Both swimming and water aerobics have many benefits for reducing joint pain. These exercise modalities are of low physical impact and allow a controlled, slow and safe range of motion.

The resistance provided by water contributes to the formation of muscles. In addition, it improves blood circulation and decreases the stiffness of the legs, buttocks and upper part.

2. Tai Chi

Tai Chi

One of the alternative disciplines to exercise the body for therapeutic purposes is tai chi. It consists of changing posture through slow and controlled movements that do not overload or stress the main joints.

With practice, the absorption of synovial fluid into the articular cartilage increases, which decreases the risk of premature wear. Also, it increases flexibility and balance, two keys to avoiding possible injuries.

3. Yoga

Yoga has long been recommended as an exercise modality to reduce joint pain, especially when it results from conditions such as arthritis. This discipline brings together a series of postures that reduce stiffness and circulatory difficulties. In addition, it helps to gain more flexibility.
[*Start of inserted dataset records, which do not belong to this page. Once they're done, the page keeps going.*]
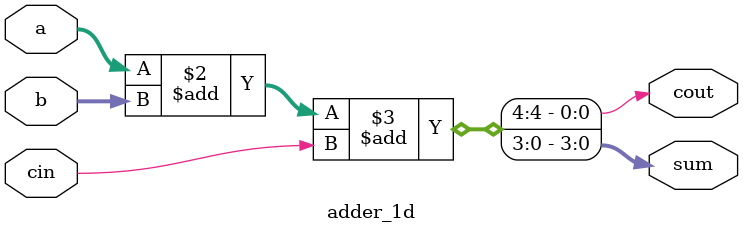
<source format=sv>
module adder_1d (a,b,cin,sum,cout);
input reg [3:0] a,b;
input cin; 
output reg [3:0] sum;
output reg cout;

always_comb
begin
{cout,sum} = a+b+cin;
end
endmodule


</source>
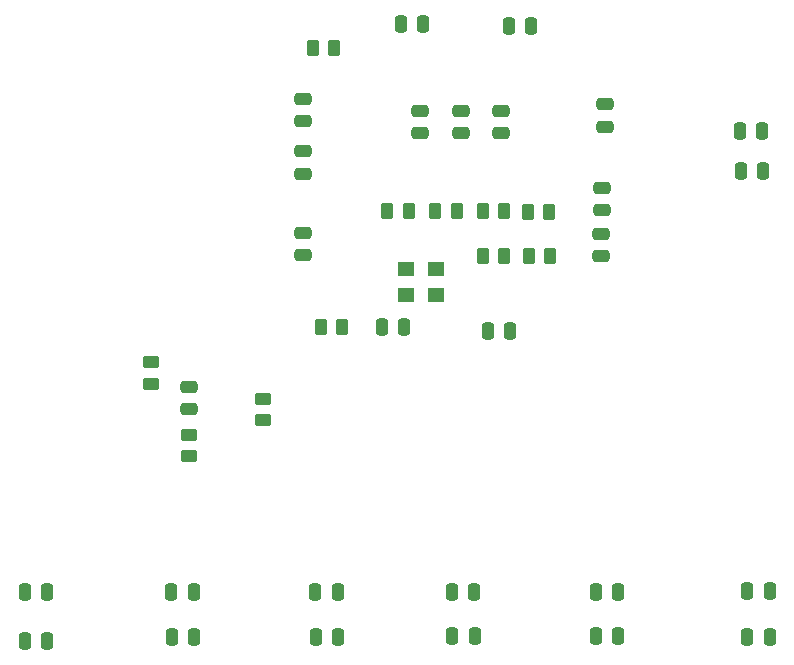
<source format=gbr>
%TF.GenerationSoftware,KiCad,Pcbnew,(6.0.7-rc1-83-g1005f75cdb)*%
%TF.CreationDate,2022-08-17T14:22:35+01:00*%
%TF.ProjectId,GfxFPGAS3,47667846-5047-4415-9333-2e6b69636164,rev?*%
%TF.SameCoordinates,Original*%
%TF.FileFunction,Paste,Bot*%
%TF.FilePolarity,Positive*%
%FSLAX46Y46*%
G04 Gerber Fmt 4.6, Leading zero omitted, Abs format (unit mm)*
G04 Created by KiCad (PCBNEW (6.0.7-rc1-83-g1005f75cdb)) date 2022-08-17 14:22:35*
%MOMM*%
%LPD*%
G01*
G04 APERTURE LIST*
G04 Aperture macros list*
%AMRoundRect*
0 Rectangle with rounded corners*
0 $1 Rounding radius*
0 $2 $3 $4 $5 $6 $7 $8 $9 X,Y pos of 4 corners*
0 Add a 4 corners polygon primitive as box body*
4,1,4,$2,$3,$4,$5,$6,$7,$8,$9,$2,$3,0*
0 Add four circle primitives for the rounded corners*
1,1,$1+$1,$2,$3*
1,1,$1+$1,$4,$5*
1,1,$1+$1,$6,$7*
1,1,$1+$1,$8,$9*
0 Add four rect primitives between the rounded corners*
20,1,$1+$1,$2,$3,$4,$5,0*
20,1,$1+$1,$4,$5,$6,$7,0*
20,1,$1+$1,$6,$7,$8,$9,0*
20,1,$1+$1,$8,$9,$2,$3,0*%
G04 Aperture macros list end*
%ADD10RoundRect,0.250000X-0.250000X-0.475000X0.250000X-0.475000X0.250000X0.475000X-0.250000X0.475000X0*%
%ADD11RoundRect,0.250000X-0.475000X0.250000X-0.475000X-0.250000X0.475000X-0.250000X0.475000X0.250000X0*%
%ADD12RoundRect,0.250000X0.475000X-0.250000X0.475000X0.250000X-0.475000X0.250000X-0.475000X-0.250000X0*%
%ADD13RoundRect,0.250000X0.250000X0.475000X-0.250000X0.475000X-0.250000X-0.475000X0.250000X-0.475000X0*%
%ADD14RoundRect,0.250000X0.450000X-0.262500X0.450000X0.262500X-0.450000X0.262500X-0.450000X-0.262500X0*%
%ADD15RoundRect,0.250000X-0.450000X0.262500X-0.450000X-0.262500X0.450000X-0.262500X0.450000X0.262500X0*%
%ADD16RoundRect,0.250000X0.262500X0.450000X-0.262500X0.450000X-0.262500X-0.450000X0.262500X-0.450000X0*%
%ADD17R,1.400000X1.200000*%
G04 APERTURE END LIST*
D10*
%TO.C,C201*%
X182400000Y-132900000D03*
X184300000Y-132900000D03*
%TD*%
%TO.C,C202*%
X169600000Y-132800000D03*
X171500000Y-132800000D03*
%TD*%
%TO.C,C203*%
X157450000Y-132800000D03*
X159350000Y-132800000D03*
%TD*%
%TO.C,C204*%
X145900000Y-132900000D03*
X147800000Y-132900000D03*
%TD*%
%TO.C,C205*%
X133700000Y-132900000D03*
X135600000Y-132900000D03*
%TD*%
%TO.C,C206*%
X121250000Y-133200000D03*
X123150000Y-133200000D03*
%TD*%
%TO.C,C207*%
X182400000Y-129000000D03*
X184300000Y-129000000D03*
%TD*%
%TO.C,C208*%
X169600000Y-129100000D03*
X171500000Y-129100000D03*
%TD*%
%TO.C,C209*%
X157400000Y-129100000D03*
X159300000Y-129100000D03*
%TD*%
%TO.C,C210*%
X145850000Y-129100000D03*
X147750000Y-129100000D03*
%TD*%
%TO.C,C211*%
X133650000Y-129100000D03*
X135550000Y-129100000D03*
%TD*%
%TO.C,C212*%
X121250000Y-129100000D03*
X123150000Y-129100000D03*
%TD*%
D11*
%TO.C,C301*%
X161544000Y-88327000D03*
X161544000Y-90227000D03*
%TD*%
D12*
%TO.C,C302*%
X170144000Y-96777000D03*
X170144000Y-94877000D03*
%TD*%
D11*
%TO.C,C303*%
X154744000Y-88327000D03*
X154744000Y-90227000D03*
%TD*%
D12*
%TO.C,C304*%
X144844000Y-100577000D03*
X144844000Y-98677000D03*
%TD*%
D11*
%TO.C,C305*%
X158182000Y-88333500D03*
X158182000Y-90233500D03*
%TD*%
%TO.C,C306*%
X170344000Y-87777000D03*
X170344000Y-89677000D03*
%TD*%
D13*
%TO.C,C401*%
X162344000Y-107027000D03*
X160444000Y-107027000D03*
%TD*%
D11*
%TO.C,C402*%
X144844000Y-91777000D03*
X144844000Y-93677000D03*
%TD*%
D12*
%TO.C,C403*%
X135150000Y-113600000D03*
X135150000Y-111700000D03*
%TD*%
D10*
%TO.C,C404*%
X153094000Y-81027000D03*
X154994000Y-81027000D03*
%TD*%
D13*
%TO.C,C503*%
X183694000Y-90037000D03*
X181794000Y-90037000D03*
%TD*%
%TO.C,C504*%
X183744000Y-93427000D03*
X181844000Y-93427000D03*
%TD*%
D14*
%TO.C,R301*%
X135150000Y-117600000D03*
X135150000Y-115775000D03*
%TD*%
D15*
%TO.C,R302*%
X131950000Y-109650000D03*
X131950000Y-111475000D03*
%TD*%
%TO.C,R303*%
X141400000Y-112725000D03*
X141400000Y-114550000D03*
%TD*%
D13*
%TO.C,C307*%
X164144000Y-81127000D03*
X162244000Y-81127000D03*
%TD*%
D12*
%TO.C,C308*%
X170044000Y-100677000D03*
X170044000Y-98777000D03*
%TD*%
D11*
%TO.C,C309*%
X144844000Y-87327000D03*
X144844000Y-89227000D03*
%TD*%
D10*
%TO.C,C310*%
X151494000Y-106627000D03*
X153394000Y-106627000D03*
%TD*%
D16*
%TO.C,R6*%
X147456500Y-83027000D03*
X145631500Y-83027000D03*
%TD*%
%TO.C,R9*%
X161856500Y-96827000D03*
X160031500Y-96827000D03*
%TD*%
%TO.C,R4*%
X161844000Y-100627000D03*
X160019000Y-100627000D03*
%TD*%
D17*
%TO.C,Y1*%
X153560000Y-101700000D03*
X156100000Y-101700000D03*
X156100000Y-103900000D03*
X153560000Y-103900000D03*
%TD*%
D16*
%TO.C,R11*%
X165756500Y-100627000D03*
X163931500Y-100627000D03*
%TD*%
%TO.C,R5*%
X148144000Y-106627000D03*
X146319000Y-106627000D03*
%TD*%
%TO.C,R10*%
X165656500Y-96927000D03*
X163831500Y-96927000D03*
%TD*%
%TO.C,R1*%
X157844000Y-96827000D03*
X156019000Y-96827000D03*
%TD*%
%TO.C,R3*%
X153744000Y-96827000D03*
X151919000Y-96827000D03*
%TD*%
M02*

</source>
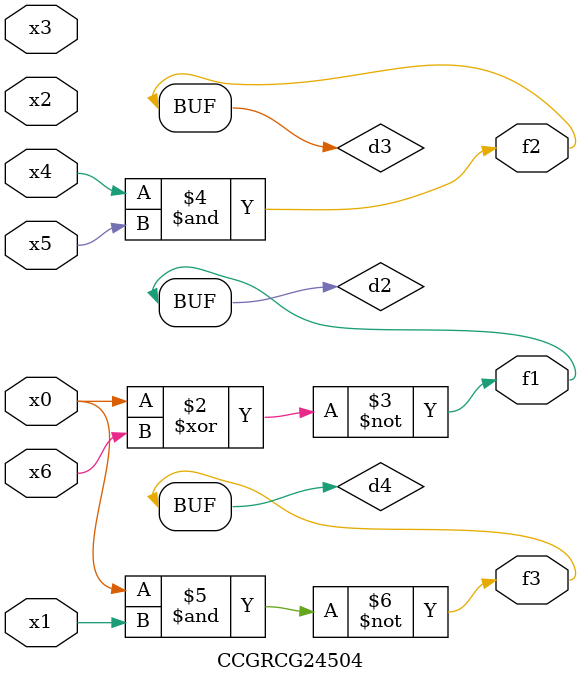
<source format=v>
module CCGRCG24504(
	input x0, x1, x2, x3, x4, x5, x6,
	output f1, f2, f3
);

	wire d1, d2, d3, d4;

	nor (d1, x0);
	xnor (d2, x0, x6);
	and (d3, x4, x5);
	nand (d4, x0, x1);
	assign f1 = d2;
	assign f2 = d3;
	assign f3 = d4;
endmodule

</source>
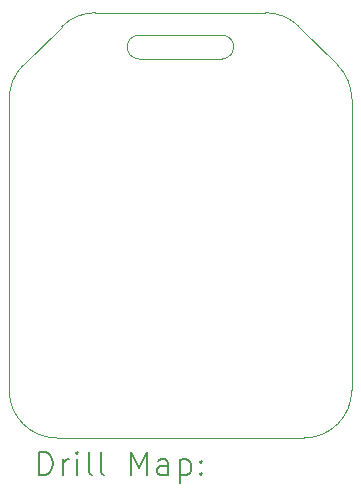
<source format=gbr>
%TF.GenerationSoftware,KiCad,Pcbnew,(6.0.7-1)-1*%
%TF.CreationDate,2022-09-29T17:50:34+03:00*%
%TF.ProjectId,Flux_Capacitor_Micro,466c7578-5f43-4617-9061-6369746f725f,3.0A*%
%TF.SameCoordinates,PX86594f8PY6db8610*%
%TF.FileFunction,Drillmap*%
%TF.FilePolarity,Positive*%
%FSLAX45Y45*%
G04 Gerber Fmt 4.5, Leading zero omitted, Abs format (unit mm)*
G04 Created by KiCad (PCBNEW (6.0.7-1)-1) date 2022-09-29 17:50:34*
%MOMM*%
%LPD*%
G01*
G04 APERTURE LIST*
%ADD10C,0.100000*%
%ADD11C,0.200000*%
G04 APERTURE END LIST*
D10*
X2497500Y0D02*
X402500Y0D01*
X2454611Y3482110D02*
G75*
G03*
X2170000Y3600000I-284611J-284611D01*
G01*
X117889Y3154610D02*
G75*
G03*
X0Y2870000I284610J-284611D01*
G01*
X1100000Y3410000D02*
X1800000Y3410000D01*
X730000Y3600000D02*
G75*
G03*
X445389Y3482110I0J-402500D01*
G01*
X2900000Y2870000D02*
G75*
G03*
X2782111Y3154610I-402500J0D01*
G01*
X2497500Y0D02*
G75*
G03*
X2900000Y402500I0J402500D01*
G01*
X1800000Y3210000D02*
X1100000Y3210000D01*
X2782111Y3154610D02*
X2454611Y3482110D01*
X0Y402500D02*
X0Y2870000D01*
X2900000Y2870000D02*
X2900000Y402500D01*
X730000Y3600000D02*
X2170000Y3600000D01*
X1800000Y3210000D02*
G75*
G03*
X1800000Y3410000I0J100000D01*
G01*
X445389Y3482110D02*
X117889Y3154610D01*
X0Y402500D02*
G75*
G03*
X402500Y0I402500J0D01*
G01*
X1100000Y3410000D02*
G75*
G03*
X1100000Y3210000I0J-100000D01*
G01*
D11*
X252619Y-315476D02*
X252619Y-115476D01*
X300238Y-115476D01*
X328810Y-125000D01*
X347857Y-144048D01*
X357381Y-163095D01*
X366905Y-201190D01*
X366905Y-229762D01*
X357381Y-267857D01*
X347857Y-286905D01*
X328810Y-305952D01*
X300238Y-315476D01*
X252619Y-315476D01*
X452619Y-315476D02*
X452619Y-182143D01*
X452619Y-220238D02*
X462143Y-201190D01*
X471667Y-191667D01*
X490714Y-182143D01*
X509762Y-182143D01*
X576429Y-315476D02*
X576429Y-182143D01*
X576429Y-115476D02*
X566905Y-125000D01*
X576429Y-134524D01*
X585952Y-125000D01*
X576429Y-115476D01*
X576429Y-134524D01*
X700238Y-315476D02*
X681190Y-305952D01*
X671667Y-286905D01*
X671667Y-115476D01*
X805000Y-315476D02*
X785952Y-305952D01*
X776428Y-286905D01*
X776428Y-115476D01*
X1033571Y-315476D02*
X1033571Y-115476D01*
X1100238Y-258333D01*
X1166905Y-115476D01*
X1166905Y-315476D01*
X1347857Y-315476D02*
X1347857Y-210714D01*
X1338333Y-191667D01*
X1319286Y-182143D01*
X1281190Y-182143D01*
X1262143Y-191667D01*
X1347857Y-305952D02*
X1328810Y-315476D01*
X1281190Y-315476D01*
X1262143Y-305952D01*
X1252619Y-286905D01*
X1252619Y-267857D01*
X1262143Y-248809D01*
X1281190Y-239286D01*
X1328810Y-239286D01*
X1347857Y-229762D01*
X1443095Y-182143D02*
X1443095Y-382143D01*
X1443095Y-191667D02*
X1462143Y-182143D01*
X1500238Y-182143D01*
X1519286Y-191667D01*
X1528809Y-201190D01*
X1538333Y-220238D01*
X1538333Y-277381D01*
X1528809Y-296429D01*
X1519286Y-305952D01*
X1500238Y-315476D01*
X1462143Y-315476D01*
X1443095Y-305952D01*
X1624048Y-296429D02*
X1633571Y-305952D01*
X1624048Y-315476D01*
X1614524Y-305952D01*
X1624048Y-296429D01*
X1624048Y-315476D01*
X1624048Y-191667D02*
X1633571Y-201190D01*
X1624048Y-210714D01*
X1614524Y-201190D01*
X1624048Y-191667D01*
X1624048Y-210714D01*
M02*

</source>
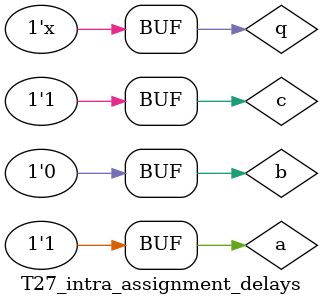
<source format=v>

/*
An intra-assignment  delay is one where there is a delay on the RHS of the assignment operator. This indicates that the statement is evaluated and values of all signals on the RHS is captured first. Then it is assigned to the resultant signal only after
the delay expires
*/
module T27_intra_assignment_delays;


    reg a, b, c, q;

    initial begin
        $monitor("[%0t] a=%0b b=%0b c=%0b q=%0b", $time, a, b, c, q);

        // Initialize all signals to 0 at time 0
        a <= 0; 
        b <= 0;
        c <= 0;
        q <= 0;

        // Inter-assignment delay: Wait for #5 time units
        // and then assign a and c to 1. Note that 'a' and 'c'
        // gets updated at the end of current timestep
        #5 a <= 1;
        c <= 1;

        // Intra-assignment delay: First execute the statement
        // then wait for 5 time units and then assign the evaluated
        // value to q
        q <= #5 a & b | c;

        #20;
    end
endmodule
</source>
On the other hand, it is an ideal option to combat overweight and loss of muscle tone. This increases the strength of the joints and promotes mobility. Its advantage is that each routine can be adapted to the physical resistance of each person.

4. Walk

Walking is the simplest way to avoid the effects of a sedentary lifestyle on joint health. Although it is not the most demanding exercise, it is a good alternative to reactivate circulation, improve mobility and stimulate the use of synovial fluid.

In the same vein, the ideal is to do it in different degrees of difficulty depending on the physical condition acquired. Also, it is important to pay attention to footwear, since inappropriate shoes can affect the cushioning capacity.

5. Cycling

Older man and woman riding bicycles.

Riding a bike several times a week can reduce joint pain and the risk of injury. This type of cardiovascular activity combats overweight and increases the passage of blood flow from the lower extremities to the heart.

At the same time, it strengthens the muscles and increases the resistance of the legs. However, it may not be recommended after a certain age, especially if the person is not used to it. In these cases, the best option is the exercise bike or spinning classes .

To conclude, do you feel tired when doing any physical effort? Do you have pain in your joints? If the answers are yes, then it is advisable to consult the doctor. After that, these exercises can be applied to strengthen the joints. Remember to start gradually and gently.